Outro requisito fundamental para avaliar um vinho raro é saber quem foi seu dono. Em outubro passado, esse fator foi o principal atrativo de um leilão promovido pela prefeitura de Paris. A venda das cerca de 5 000 garrafas da chamada coleção Jacques Chirac, amealhadas entre 1977 e 1995 pelo então prefeito da cidade e atual presidente da França, rendeu mais de 1,2 milhão de dólares à municipalidade. As principais jóias do leilão foram duas estupendas garrafas de Romanée-Conti da safra 1986, arrematadas pelo equivalente a 6 400 dólares cada uma. A maior parte da coleção Chirac foi comprada pela casa de vinhos Antique Wine, com sede em Londres e uma das mais prestigiadas lojas da bebida no mundo (leia mais sobre a empresa na pág. 58). "Compramos vinhos que foram adquiridos pelo atual presidente da França para ser servidos a chefes de Estado e à realeza e mostrar o que a França tem de melhor", declarou Stephen Williams, diretor da Antique Wine.
 

FRAUDE EM ALTA
A exemplo do mercado de arte, em que as casas de leilão são abastecidas por peças fornecidas por uma rede de marchands e colecionadores privados, no mercado de vinhos finos os fornecedores costumam ser as próprias vinícolas, os colecionadores e também os herdeiros de grandes fortunas -- sobretudo franceses, italianos e espanhóis. Apesar da origem teoricamente insuspeita, as tentativas de fraude não são raras. A casa de leilão americana Sotheby's, por exemplo, costuma recusar de 25% a 40% de todas as garrafas oferecidas para leilão por ter dúvida quanto à autenticidade ou à qualidade do produto. De acordo com Jamie Ritchie, executivo da Sotheby's, as falsificações de vinhos antigos costumam acontecer principalmente em grandes garrafas, dos tamanhos magnum (1,5 litro), magnum duplo (3 litros) ou imperial (6 litros). Teoricamente, esses são os melhores vinhos das melhores safras -- e por isso teriam apelo extra para os colecionadores.

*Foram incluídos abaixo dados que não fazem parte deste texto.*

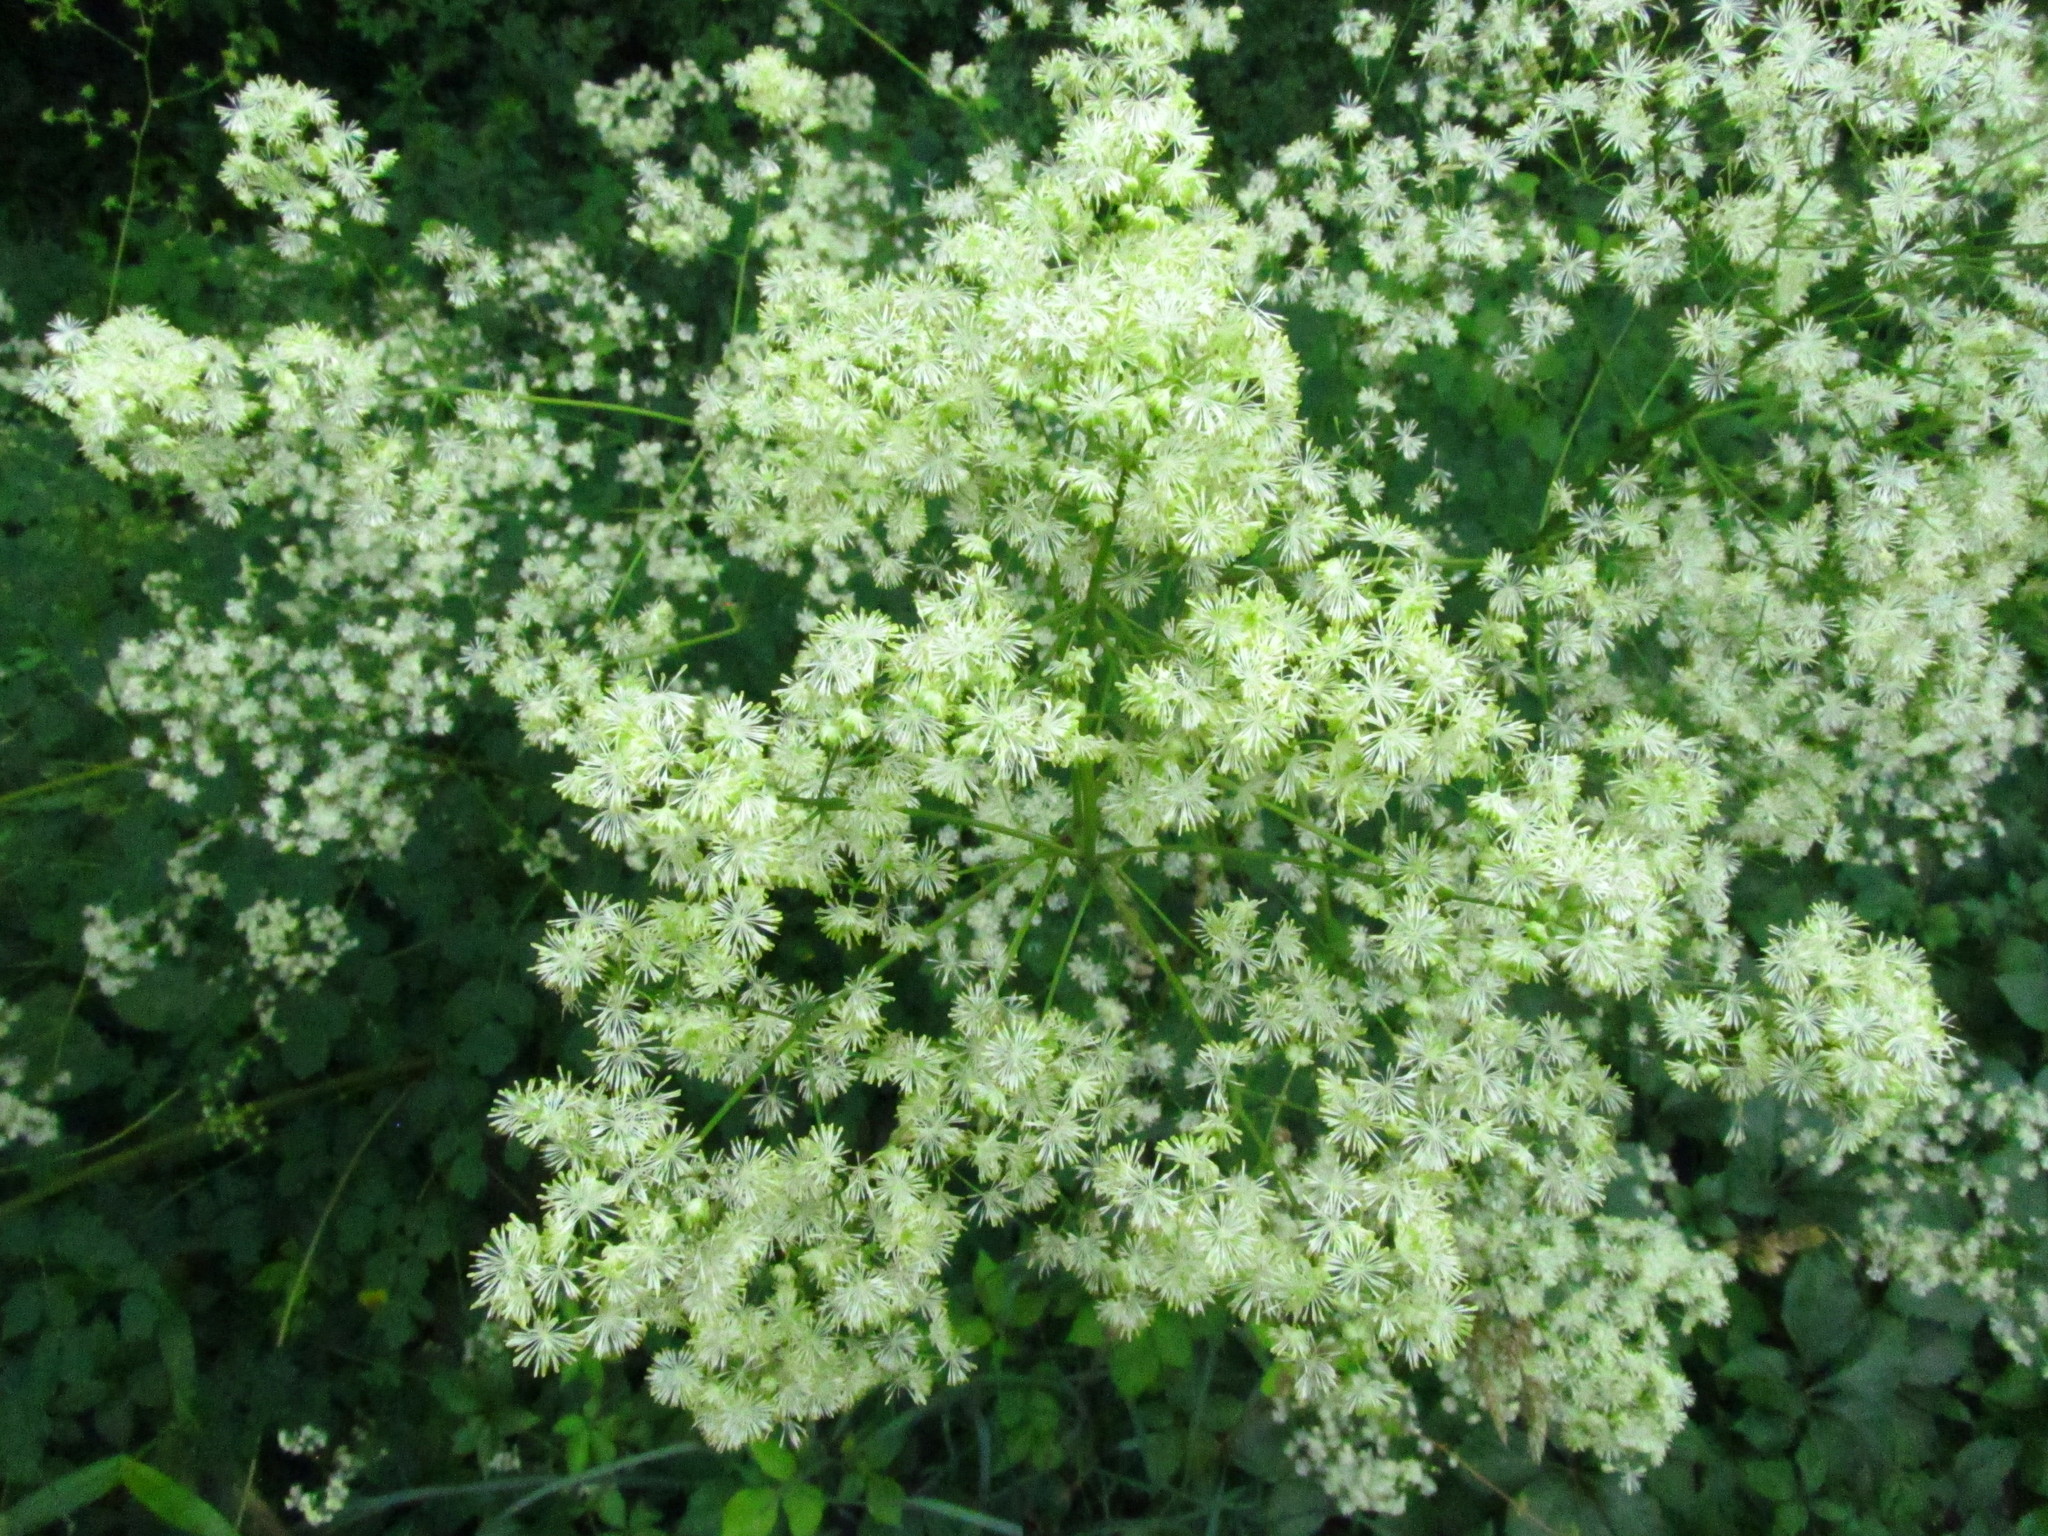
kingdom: Plantae
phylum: Tracheophyta
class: Magnoliopsida
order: Ranunculales
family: Ranunculaceae
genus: Thalictrum
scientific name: Thalictrum pubescens
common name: King-of-the-meadow
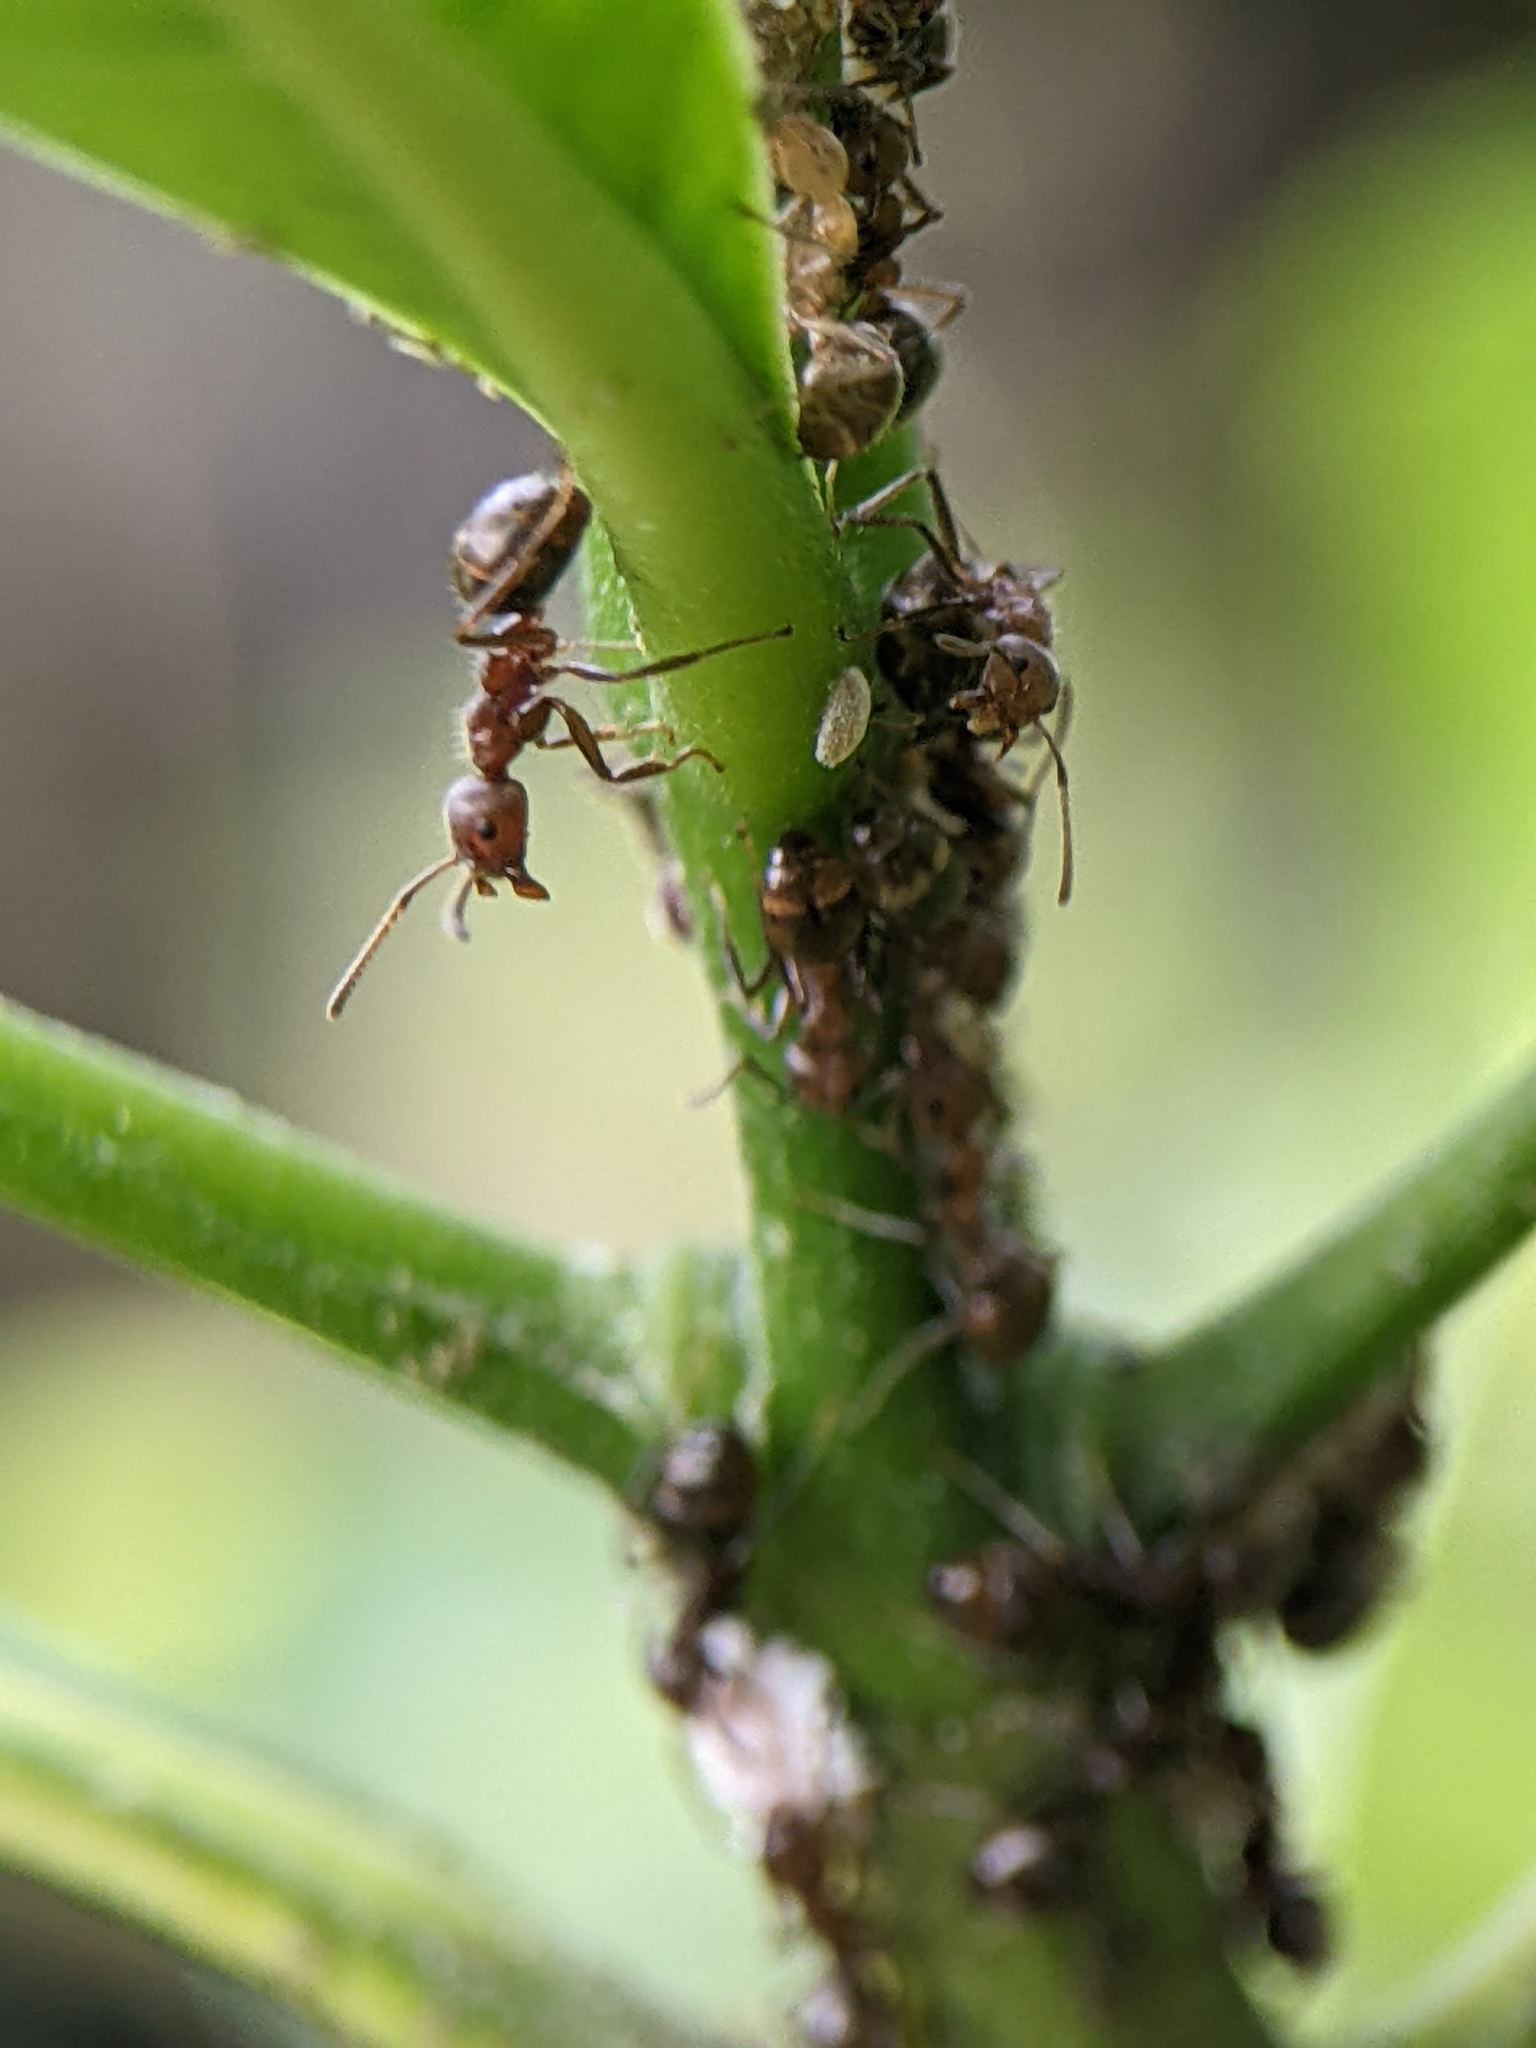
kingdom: Animalia
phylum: Arthropoda
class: Insecta
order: Hymenoptera
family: Formicidae
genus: Dolichoderus
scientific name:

Devido à entrada de colecionadores novos-ricos no mercado e ao crescente interesse por vinhos raros, as falsificações só tendem a aumentar. "Dados os preços alcançados por alguns vinhos, especialmente no mercado asiático, a fraude está se transformando num problema real", diz o enólogo e historiador de vinhos Stephan Streicher. Ele, porém, faz questão de frisar que a pirataria engarrafada não é um fenômeno exatamente novo. Em seu livro Wine: From Neolithic Times to the 21st Century (numa tradução livre, algo como "Vinho: do período neolítico ao século 21"), Streicher afirma que, na Roma antiga, comerciantes inescrupulosos tentavam vender vinho barato como se fosse um verdadeiro Falernum, um branco que fazia a corte romana delirar 2 000 anos atrás. Koch não foi o único a ser ludibriado por vigaristas.